**PROBLEM DESCRIPTION**
The task calls for the count of lines containing "height" in these records, given as a number with no other words.
**** SUPPLIED RECORDS ****
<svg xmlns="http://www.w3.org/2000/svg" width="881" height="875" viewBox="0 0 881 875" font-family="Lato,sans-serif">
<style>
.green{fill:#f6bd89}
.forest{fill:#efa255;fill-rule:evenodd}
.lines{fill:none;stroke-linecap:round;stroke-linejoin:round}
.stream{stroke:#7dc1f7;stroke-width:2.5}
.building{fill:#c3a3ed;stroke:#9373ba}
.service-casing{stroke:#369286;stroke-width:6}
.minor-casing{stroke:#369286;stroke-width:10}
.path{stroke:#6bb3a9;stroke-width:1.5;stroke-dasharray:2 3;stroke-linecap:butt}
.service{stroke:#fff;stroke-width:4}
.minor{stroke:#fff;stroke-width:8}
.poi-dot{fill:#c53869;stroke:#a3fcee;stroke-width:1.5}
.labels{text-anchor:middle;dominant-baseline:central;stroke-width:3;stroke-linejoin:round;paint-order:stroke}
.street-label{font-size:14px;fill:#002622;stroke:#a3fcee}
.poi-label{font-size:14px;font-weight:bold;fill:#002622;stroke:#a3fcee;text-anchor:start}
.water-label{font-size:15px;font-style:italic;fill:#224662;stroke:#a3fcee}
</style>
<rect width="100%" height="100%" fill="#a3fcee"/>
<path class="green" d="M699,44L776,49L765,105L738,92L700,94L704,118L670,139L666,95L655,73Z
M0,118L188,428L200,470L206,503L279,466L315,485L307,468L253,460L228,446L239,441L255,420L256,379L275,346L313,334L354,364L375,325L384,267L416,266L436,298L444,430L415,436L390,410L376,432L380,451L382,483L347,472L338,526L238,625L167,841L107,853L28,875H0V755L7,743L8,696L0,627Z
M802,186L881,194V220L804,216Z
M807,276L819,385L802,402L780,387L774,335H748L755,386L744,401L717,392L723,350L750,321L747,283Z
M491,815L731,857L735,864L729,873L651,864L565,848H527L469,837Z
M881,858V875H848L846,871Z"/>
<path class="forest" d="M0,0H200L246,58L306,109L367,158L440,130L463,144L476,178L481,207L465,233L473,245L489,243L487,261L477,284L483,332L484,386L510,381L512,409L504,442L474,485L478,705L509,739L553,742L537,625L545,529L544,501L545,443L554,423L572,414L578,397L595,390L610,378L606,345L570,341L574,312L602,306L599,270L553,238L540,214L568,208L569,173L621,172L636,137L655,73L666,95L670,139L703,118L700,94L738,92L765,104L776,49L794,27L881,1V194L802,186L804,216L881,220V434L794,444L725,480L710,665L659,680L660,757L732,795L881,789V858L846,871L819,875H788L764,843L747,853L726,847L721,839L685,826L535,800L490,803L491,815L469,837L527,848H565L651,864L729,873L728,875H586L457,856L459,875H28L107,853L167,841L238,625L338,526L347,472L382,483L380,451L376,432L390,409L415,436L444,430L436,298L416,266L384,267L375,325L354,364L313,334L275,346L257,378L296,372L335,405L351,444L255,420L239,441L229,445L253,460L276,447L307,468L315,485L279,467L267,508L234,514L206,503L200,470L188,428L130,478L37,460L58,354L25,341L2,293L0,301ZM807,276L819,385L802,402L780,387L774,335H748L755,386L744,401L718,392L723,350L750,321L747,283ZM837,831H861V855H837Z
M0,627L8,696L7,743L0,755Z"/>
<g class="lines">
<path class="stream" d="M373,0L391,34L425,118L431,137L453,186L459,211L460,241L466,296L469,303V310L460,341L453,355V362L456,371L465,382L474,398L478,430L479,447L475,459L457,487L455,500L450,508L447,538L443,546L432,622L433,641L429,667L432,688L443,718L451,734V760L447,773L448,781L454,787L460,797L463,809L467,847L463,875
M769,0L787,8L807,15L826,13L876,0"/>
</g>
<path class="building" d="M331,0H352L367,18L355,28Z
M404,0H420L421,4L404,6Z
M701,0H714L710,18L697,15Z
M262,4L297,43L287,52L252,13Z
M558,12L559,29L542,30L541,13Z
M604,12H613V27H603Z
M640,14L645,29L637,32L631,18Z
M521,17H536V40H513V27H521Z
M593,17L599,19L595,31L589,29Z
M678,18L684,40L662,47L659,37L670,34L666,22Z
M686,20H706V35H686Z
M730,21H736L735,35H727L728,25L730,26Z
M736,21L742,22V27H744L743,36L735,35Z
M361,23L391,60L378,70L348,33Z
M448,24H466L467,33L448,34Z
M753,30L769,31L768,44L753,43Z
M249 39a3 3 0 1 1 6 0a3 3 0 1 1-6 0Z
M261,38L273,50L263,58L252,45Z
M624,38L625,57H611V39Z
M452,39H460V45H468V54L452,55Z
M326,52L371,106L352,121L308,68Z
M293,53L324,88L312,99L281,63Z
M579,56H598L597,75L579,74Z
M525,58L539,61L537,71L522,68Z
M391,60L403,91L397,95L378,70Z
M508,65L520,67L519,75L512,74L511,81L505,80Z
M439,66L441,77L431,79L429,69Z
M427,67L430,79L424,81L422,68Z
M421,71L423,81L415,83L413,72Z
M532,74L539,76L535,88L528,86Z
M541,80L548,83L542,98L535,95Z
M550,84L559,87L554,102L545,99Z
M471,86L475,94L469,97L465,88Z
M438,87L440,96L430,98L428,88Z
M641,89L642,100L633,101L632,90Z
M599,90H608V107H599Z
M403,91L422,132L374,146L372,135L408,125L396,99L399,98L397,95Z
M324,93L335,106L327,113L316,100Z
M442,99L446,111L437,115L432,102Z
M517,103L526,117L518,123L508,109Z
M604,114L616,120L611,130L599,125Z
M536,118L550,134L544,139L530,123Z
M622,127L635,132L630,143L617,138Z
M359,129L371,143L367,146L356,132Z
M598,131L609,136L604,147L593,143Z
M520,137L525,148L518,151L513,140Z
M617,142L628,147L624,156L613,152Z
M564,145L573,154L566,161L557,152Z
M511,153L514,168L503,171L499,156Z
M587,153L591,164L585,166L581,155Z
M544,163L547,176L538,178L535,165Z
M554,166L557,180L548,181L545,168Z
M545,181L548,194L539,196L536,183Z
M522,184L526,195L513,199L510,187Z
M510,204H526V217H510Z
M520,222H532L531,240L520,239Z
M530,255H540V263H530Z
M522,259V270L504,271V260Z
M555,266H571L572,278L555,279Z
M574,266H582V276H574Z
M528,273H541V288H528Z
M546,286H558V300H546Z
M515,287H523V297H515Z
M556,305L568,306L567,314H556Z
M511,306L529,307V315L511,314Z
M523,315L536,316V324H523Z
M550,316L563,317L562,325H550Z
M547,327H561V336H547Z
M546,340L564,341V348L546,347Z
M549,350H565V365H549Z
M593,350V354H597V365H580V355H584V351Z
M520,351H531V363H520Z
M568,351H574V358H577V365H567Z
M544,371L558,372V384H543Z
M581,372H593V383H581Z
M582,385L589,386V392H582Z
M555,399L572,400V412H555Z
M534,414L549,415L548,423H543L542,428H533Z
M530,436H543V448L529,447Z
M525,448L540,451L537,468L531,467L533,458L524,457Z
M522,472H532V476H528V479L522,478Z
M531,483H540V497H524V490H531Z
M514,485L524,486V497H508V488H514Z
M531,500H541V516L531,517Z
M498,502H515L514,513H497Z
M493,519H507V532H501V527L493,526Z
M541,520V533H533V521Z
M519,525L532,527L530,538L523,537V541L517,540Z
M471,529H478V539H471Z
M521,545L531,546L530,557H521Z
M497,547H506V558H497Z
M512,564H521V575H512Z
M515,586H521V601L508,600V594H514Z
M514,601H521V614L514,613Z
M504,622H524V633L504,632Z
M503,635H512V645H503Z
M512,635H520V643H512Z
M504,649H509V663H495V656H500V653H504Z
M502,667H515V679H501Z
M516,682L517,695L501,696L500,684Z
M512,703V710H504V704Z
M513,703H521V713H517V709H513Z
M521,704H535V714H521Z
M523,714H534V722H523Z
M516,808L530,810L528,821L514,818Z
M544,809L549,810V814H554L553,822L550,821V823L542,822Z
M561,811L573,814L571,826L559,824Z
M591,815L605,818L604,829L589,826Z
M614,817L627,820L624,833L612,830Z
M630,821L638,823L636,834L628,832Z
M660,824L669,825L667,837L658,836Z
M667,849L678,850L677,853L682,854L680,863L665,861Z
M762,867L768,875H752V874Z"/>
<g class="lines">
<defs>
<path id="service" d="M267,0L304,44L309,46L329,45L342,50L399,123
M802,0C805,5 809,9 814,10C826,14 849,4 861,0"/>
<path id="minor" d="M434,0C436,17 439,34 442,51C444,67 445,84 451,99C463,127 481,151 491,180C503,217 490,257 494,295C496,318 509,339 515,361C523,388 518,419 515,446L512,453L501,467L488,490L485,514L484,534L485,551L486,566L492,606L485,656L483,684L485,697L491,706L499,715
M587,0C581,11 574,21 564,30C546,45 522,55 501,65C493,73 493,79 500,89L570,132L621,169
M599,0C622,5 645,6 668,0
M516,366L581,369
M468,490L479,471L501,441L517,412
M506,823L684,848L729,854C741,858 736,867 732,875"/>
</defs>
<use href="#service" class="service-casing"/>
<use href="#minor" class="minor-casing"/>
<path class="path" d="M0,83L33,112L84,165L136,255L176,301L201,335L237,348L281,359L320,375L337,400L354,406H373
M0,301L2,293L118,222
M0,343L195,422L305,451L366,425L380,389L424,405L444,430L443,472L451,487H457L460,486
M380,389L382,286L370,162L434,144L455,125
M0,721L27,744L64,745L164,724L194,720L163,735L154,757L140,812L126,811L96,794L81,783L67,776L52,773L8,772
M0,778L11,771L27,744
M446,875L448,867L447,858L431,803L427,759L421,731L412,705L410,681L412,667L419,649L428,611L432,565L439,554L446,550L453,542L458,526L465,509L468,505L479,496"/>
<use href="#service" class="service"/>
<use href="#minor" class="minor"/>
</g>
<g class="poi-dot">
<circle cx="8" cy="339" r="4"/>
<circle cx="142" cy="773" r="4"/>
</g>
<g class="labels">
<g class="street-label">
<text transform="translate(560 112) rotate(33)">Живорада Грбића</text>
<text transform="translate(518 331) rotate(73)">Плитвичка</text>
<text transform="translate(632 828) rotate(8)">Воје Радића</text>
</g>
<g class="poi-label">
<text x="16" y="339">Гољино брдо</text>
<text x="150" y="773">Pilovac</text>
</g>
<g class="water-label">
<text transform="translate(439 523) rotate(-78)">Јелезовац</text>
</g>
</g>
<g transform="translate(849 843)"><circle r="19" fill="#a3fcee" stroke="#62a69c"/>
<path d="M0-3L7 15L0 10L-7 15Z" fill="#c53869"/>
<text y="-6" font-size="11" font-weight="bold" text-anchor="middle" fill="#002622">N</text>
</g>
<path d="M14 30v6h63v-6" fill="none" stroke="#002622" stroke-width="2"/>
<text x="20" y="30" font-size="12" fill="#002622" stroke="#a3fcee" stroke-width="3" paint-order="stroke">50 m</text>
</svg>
****
**OUTPUT OF THE EXERCISE**
2